Address
- 2000 Ashbourne Road Elkins Park, Montgomery, Pennsylvania, 19027-1031 United States

District information
- Type: Public
- Motto: Salubritas et Eruditio Where Excellence Begins With Education
- NCES District ID: 4205760

Students and staff
- Students: 4,240
- Teachers: 340
- District mascot: Panthers

Other information
- Website: https://www.cheltenham.org/

= Cheltenham Township School District =

School district in Pennsylvania

The Cheltenham Township School District is a public school district serving Cheltenham Township in Montgomery County, Pennsylvania. The district is one of the 500 public school districts of Pennsylvania. The District encompasses approximately 9 sqmi. According to 2020 federal census data, it serves a resident population of 37,452.

The district median family income in 2022 is $129,338, up from $76,792 in 2009.

According to 2017-21 ACS-ED data, the district serves a resident population of 37,331.
The median household income is $96,136 versus a state median income of $67,587, and national median income of $69,021.

################

■ EXERCISE
According to the school district profile, how many teachers does Cheltenham Township School District have? The records are separate material with no connection to the school district profile.

■ GIVEN RECORDS

################

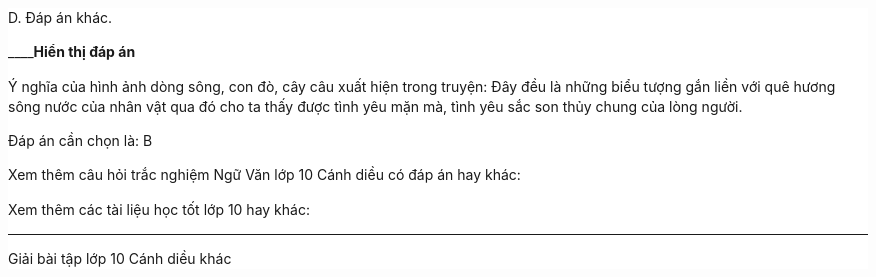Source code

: D. Đáp án khác.

____**Hiển thị đáp án**

Ý nghĩa của hình ảnh dòng sông, con đò, cây câu xuất hiện trong truyện: Đây đều là những biểu tượng gắn liền với quê hương sông nước của nhân vật qua đó cho ta thấy được tình yêu mặn mà, tình yêu sắc son thủy chung của lòng người.

Đáp án cần chọn là: B

Xem thêm câu hỏi trắc nghiệm Ngữ Văn lớp 10 Cánh diều có đáp án hay khác:

Xem thêm các tài liệu học tốt lớp 10 hay khác:

* * *

Giải bài tập lớp 10 Cánh diều khác
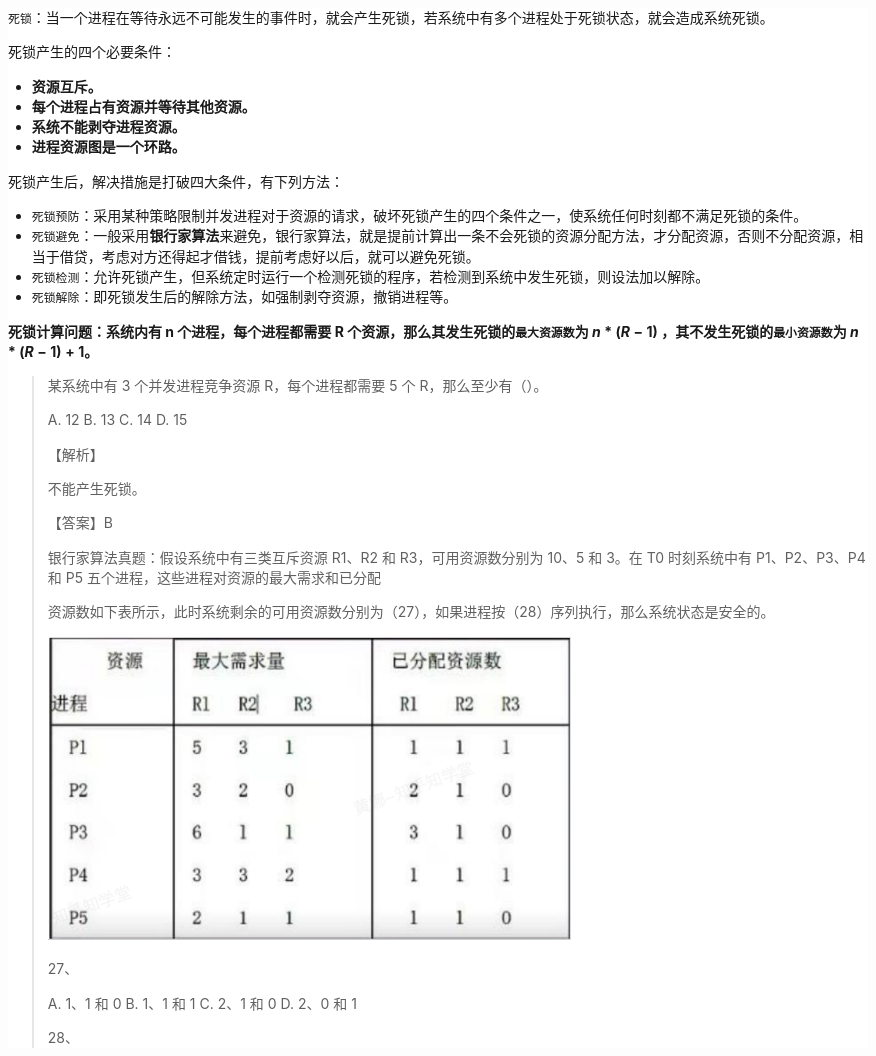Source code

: `死锁`：当一个进程在等待永远不可能发生的事件时，就会产生死锁，若系统中有多个进程处于死锁状态，就会造成系统死锁。

死锁产生的四个必要条件：

- **资源互斥。**
- **每个进程占有资源并等待其他资源。**
- **系统不能剥夺进程资源。**
- **进程资源图是一个环路。**

死锁产生后，解决措施是打破四大条件，有下列方法：

- `死锁预防`：采用某种策略限制并发进程对于资源的请求，破坏死锁产生的四个条件之一，使系统任何时刻都不满足死锁的条件。
- `死锁避免`：一般采用**银行家算法**来避免，银行家算法，就是提前计算出一条不会死锁的资源分配方法，才分配资源，否则不分配资源，相当于借贷，考虑对方还得起才借钱，提前考虑好以后，就可以避免死锁。
- `死锁检测`：允许死锁产生，但系统定时运行一个检测死锁的程序，若检测到系统中发生死锁，则设法加以解除。
- `死锁解除`：即死锁发生后的解除方法，如强制剥夺资源，撤销进程等。

**死锁计算问题：系统内有 n 个进程，每个进程都需要 R 个资源，那么其发生死锁的`最大资源数`为 $n*(R-1)$ ，其不发生死锁的`最小资源数`为 $n*(R-1)+1$。**

>某系统中有 3 个并发进程竞争资源 R，每个进程都需要 5 个 R，那么至少有（）。
>
>A. 12			B. 13			C. 14			D. 15
>
>【解析】
>
>不能产生死锁。
>
>【答案】B
>
>
>
>银行家算法真题：假设系统中有三类互斥资源 R1、R2 和 R3，可用资源数分别为 10、5 和 3。在 T0 时刻系统中有 P1、P2、P3、P4 和 P5 五个进程，这些进程对资源的最大需求和已分配
>
>资源数如下表所示，此时系统剩余的可用资源数分别为（27），如果进程按（28）序列执行，那么系统状态是安全的。
>
><img src="system-architect/image-20240124225456401.png" alt="image-20240124225456401" style="zoom:67%;" />
>
>27、
>
>A. 1、1 和 0				B. 1、1 和 1				C. 2、1 和 0				D. 2、0 和 1
>
>28、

################

■ FINAL ANSWER
340